● Assignment
Return the data exactly, apart from leaving out the pictures.

###

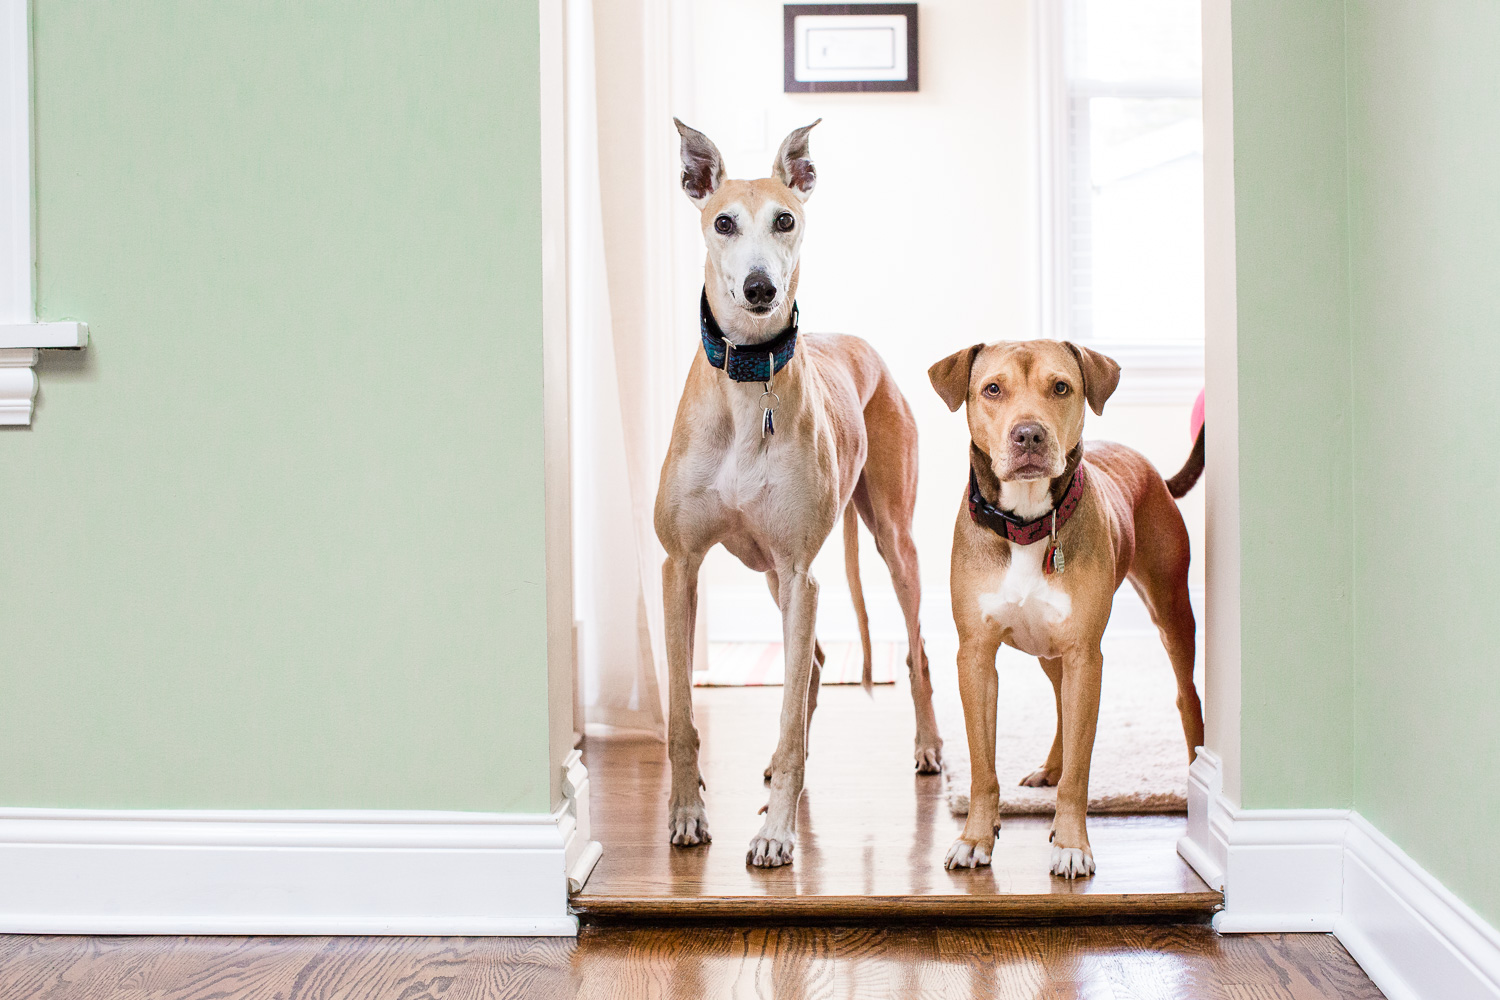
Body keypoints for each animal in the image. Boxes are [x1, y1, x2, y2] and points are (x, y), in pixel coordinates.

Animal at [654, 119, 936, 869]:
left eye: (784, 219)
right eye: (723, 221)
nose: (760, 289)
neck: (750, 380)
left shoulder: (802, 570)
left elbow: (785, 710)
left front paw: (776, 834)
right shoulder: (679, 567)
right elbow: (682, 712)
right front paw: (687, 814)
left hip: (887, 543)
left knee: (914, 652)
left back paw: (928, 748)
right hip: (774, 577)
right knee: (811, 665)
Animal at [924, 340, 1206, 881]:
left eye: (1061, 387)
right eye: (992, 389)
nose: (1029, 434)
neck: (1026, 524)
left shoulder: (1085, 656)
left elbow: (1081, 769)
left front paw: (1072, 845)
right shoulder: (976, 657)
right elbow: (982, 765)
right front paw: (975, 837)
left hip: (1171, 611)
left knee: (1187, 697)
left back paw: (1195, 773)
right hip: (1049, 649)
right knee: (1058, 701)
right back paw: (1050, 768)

###

● Task answer
Body keypoints for each animal in the image. Boxes are [x1, y1, x2, y2] and points are (x, y), in pixel coordinates.

Animal at [654, 119, 936, 869]:
left eye: (784, 219)
right eye: (723, 221)
nose: (760, 289)
neck: (750, 380)
left shoulder: (802, 570)
left elbow: (785, 710)
left front paw: (776, 834)
right shoulder: (679, 567)
right elbow: (682, 712)
right front paw: (687, 814)
left hip: (887, 543)
left knee: (914, 652)
left back paw: (928, 748)
right hip: (774, 577)
right knee: (811, 665)
Animal at [924, 340, 1206, 881]:
left eye: (1061, 387)
right eye: (992, 389)
nose: (1029, 434)
neck: (1026, 524)
left shoulder: (1085, 656)
left elbow: (1081, 769)
left front paw: (1072, 845)
right shoulder: (976, 657)
right elbow: (982, 765)
right front paw: (975, 837)
left hip: (1171, 611)
left knee: (1187, 697)
left back paw: (1195, 773)
right hip: (1049, 649)
right knee: (1058, 701)
right back paw: (1050, 768)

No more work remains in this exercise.